Exercise set:
#1 Please set down the passage on the stars word for word, from "From these ancient" to "in dying stars.".
#2 Write the next part of the passage on the stars, picking up after its final sentence.

Provided passage:
* * * * * * * * *

I understand why, for my teenage children, looking down at Guanajuato's sparkling lights is more intriguing than squinting up at the stars. As my daughter says, they're so small and far away. Just as nineteenth-century philosopher Auguste Comte said it was impossible that we'd know a star's nature, it's also hard to imagine that stars have anything to do with us—with our daily challenges, our hopes, our loves, our sorrows, our futures. My daughter is engrossed with the present and the immediate, with the knowledge that while she's up here she's missing countless new Facebook® postings. Observational astronomy is in many ways about the past. The starlight we see in the night sky has been traveling for years, centuries, or millennia. The photons I saw from the Orion Nebula had traveled at the speed of light for about 1,344 years. Those photons left newborn stars several centuries after the time when, 250 miles south of Guanajuato, the ancient city of Teotihuacán was one of the largest in the world.
Today, Teotihuacán remains an impressive, sprawling ancient complex built around its central monuments, two massive pyramids; the larger of the two is the biggest pyramidal structure outside of Egypt. When the Aztecs took control of this great city, they named the pyramids in honor of their central spiritual symbols, creating the pyramid of the Moon and the larger pyramid of the Sun. The Aztecs felt a visceral connection with the Sun and stars. Over the centuries, they sacrificed tens of thousands of slaves and captured warriors to ensure the rising of the morning Sun. To them, the life force of human blood and that of the Sun were one and the same. These blood sacrifices had deep social and religious significance, both reflecting and reinforcing a cosmic connection. As Mexican poet Octavio Paz wrote, “To the ancient Aztecs the essential thing was to maintain the continuity of creation; sacrifice did not bring about salvation in another world, but cosmic health.”
From these ancient times, we've come full circle in our relationship with the stars. For centuries in Western cultures, we thought the stars were utterly “other.” Now we know they are like us—they're born and they die, and in the process, they change the little part of cosmic time and space that is theirs. They are not so different from us; we are not so different from them. The iron that gives our blood its red hue is the same iron glowing in the Sun's atmosphere—iron atoms ultimately forged in dying stars.

* * * * * * * * *

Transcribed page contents
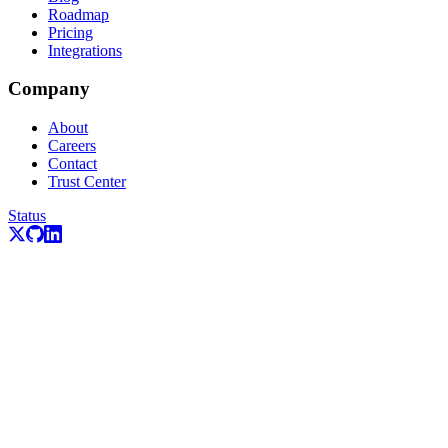
Roadmap
Pricing
Integrations
Company
About
Careers
Contact
Trust Center
Status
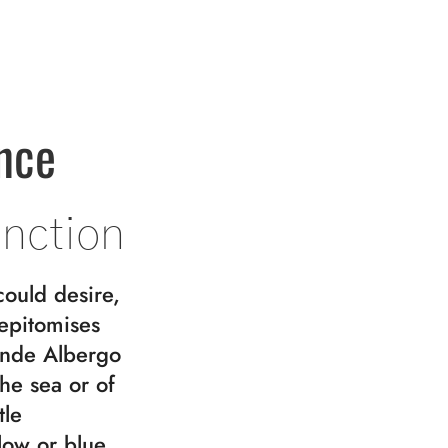
nce
inction
could desire,
 epitomises
ande Albergo
the sea or of
tle
low or blue.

* * * * * * * * *

Expected responses:
#1
From these ancient times, we've come full circle in our relationship with the stars. For centuries in Western cultures, we thought the stars were utterly “other.” Now we know they are like us—they're born and they die, and in the process, they change the little part of cosmic time and space that is theirs. They are not so different from us; we are not so different from them. The iron that gives our blood its red hue is the same iron glowing in the Sun's atmosphere—iron atoms ultimately forged in dying stars.

#2
In the Stardust Revolution, we've come to know that our connection with the stars isn't really about the past. Our Solar System is one generation in an ongoing cycle of solar system birth and death. Stars are our ancestors, and more than five billion years from now, after our Sun has swollen in old age and consumed the Earth in its atmosphere, every atom of you and me will begin a great journey to form a new generation of solar systems. We're not just the children of stars; we're also their foreparents. Will life reemerge anew in this great process of cosmic ecology? Has it already done so, elsewhere in the cosmos? For all the monumental insights of the Stardust Revolution, this is the question that still shimmers like a giant glistening question pinned to a cosmic curtain, the audience waiting for the curtains to part, for the show to begin.
It's also the question hanging in the air at the end of an evening plenary session on the possible abundances of Earth-like planets at the Extreme Solar Systems II conference in Jackson Hole, Wyoming, in the fall of 2011. I stand in the almost empty hall talking with Bill Borucki. Overhead, the Kepler Space Telescope he pioneered was in the midst of staring intently, watching for the tiny shadows of other possible Earth-like planets to cross the face of distant stars. During the question period, I’d stood up and said that most people weren't really interested in the absolute abundance of possible alien Earths—whether 5 or 25 percent of the billions of Sun-like stars in our galaxy had Earth-like planets in a habitable zone—but rather when he thought there was even just one other such world in the entire Milky Way. Borucki stiffened and defensively replied that he was an astronomer, not an astrologer. In front of his professional peers, Borucki wasn't about to provide an answer for which there was absolutely no concrete evidence.
After the session, in the emptying room, Borucki tells me the story of a letter he'd received that helps me understand the emotional context of his response. The letter was from a dying woman who wrote that before she died, she wanted to know whether there was life elsewhere in the cosmos. A fellow American, she believed that Borucki had already discovered the answer but was conspiratorially withholding this deep truth. She'd asked a question that wells up in many of us when we're faced with the vision of our end or at a point in our lives when we find ourselves feeling the endless mystery of our existence. Our extreme genealogical searching isn't just about tracing our origins; it is also about how this cosmic family tree connects us with others. For it's in this connection that we find meaning and belonging. Her question was as much about her—about us—as it was about any cosmic cousins whom we might encounter.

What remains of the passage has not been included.